TASK GOAL: Could you retype all of the records exactly, leaving out every picture?

⟨

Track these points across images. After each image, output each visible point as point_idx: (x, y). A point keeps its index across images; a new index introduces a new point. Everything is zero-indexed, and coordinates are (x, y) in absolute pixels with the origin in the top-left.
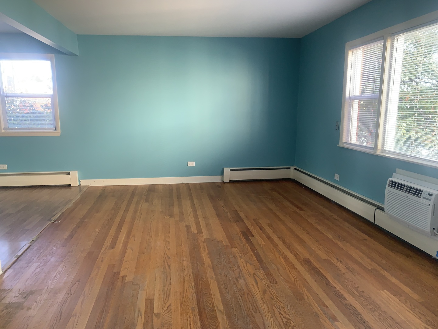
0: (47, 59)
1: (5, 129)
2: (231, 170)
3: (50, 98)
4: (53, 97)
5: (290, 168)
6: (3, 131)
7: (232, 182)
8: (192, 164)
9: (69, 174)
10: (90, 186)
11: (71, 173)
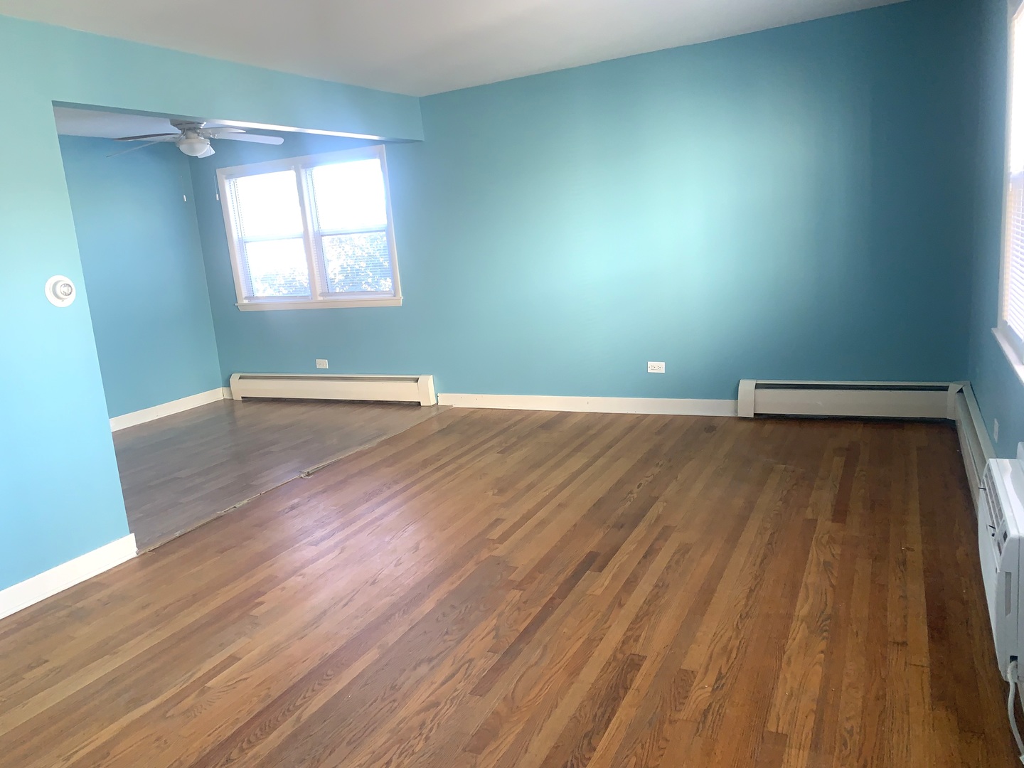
0: (373, 157)
1: (322, 294)
2: (758, 386)
3: (384, 233)
4: (387, 230)
5: (945, 389)
6: (320, 298)
7: (759, 417)
8: (657, 367)
9: (417, 380)
10: (454, 406)
11: (421, 378)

⟩

YOUR SOLUTION:
Track these points across images. After each image, output each visible point as point_idx: (x, y). A point keeps its index across images; a new index introduces a new point. Everything is zero-indexed, and coordinates are (x, y) in absolute pixels with the origin in the top-left.
0: (47, 59)
1: (5, 129)
2: (231, 170)
3: (50, 98)
4: (53, 97)
5: (290, 168)
6: (3, 131)
7: (232, 182)
8: (192, 164)
9: (69, 174)
10: (90, 186)
11: (71, 173)
0: (373, 157)
1: (322, 294)
2: (758, 386)
3: (384, 233)
4: (387, 230)
5: (945, 389)
6: (320, 298)
7: (759, 417)
8: (657, 367)
9: (417, 380)
10: (454, 406)
11: (421, 378)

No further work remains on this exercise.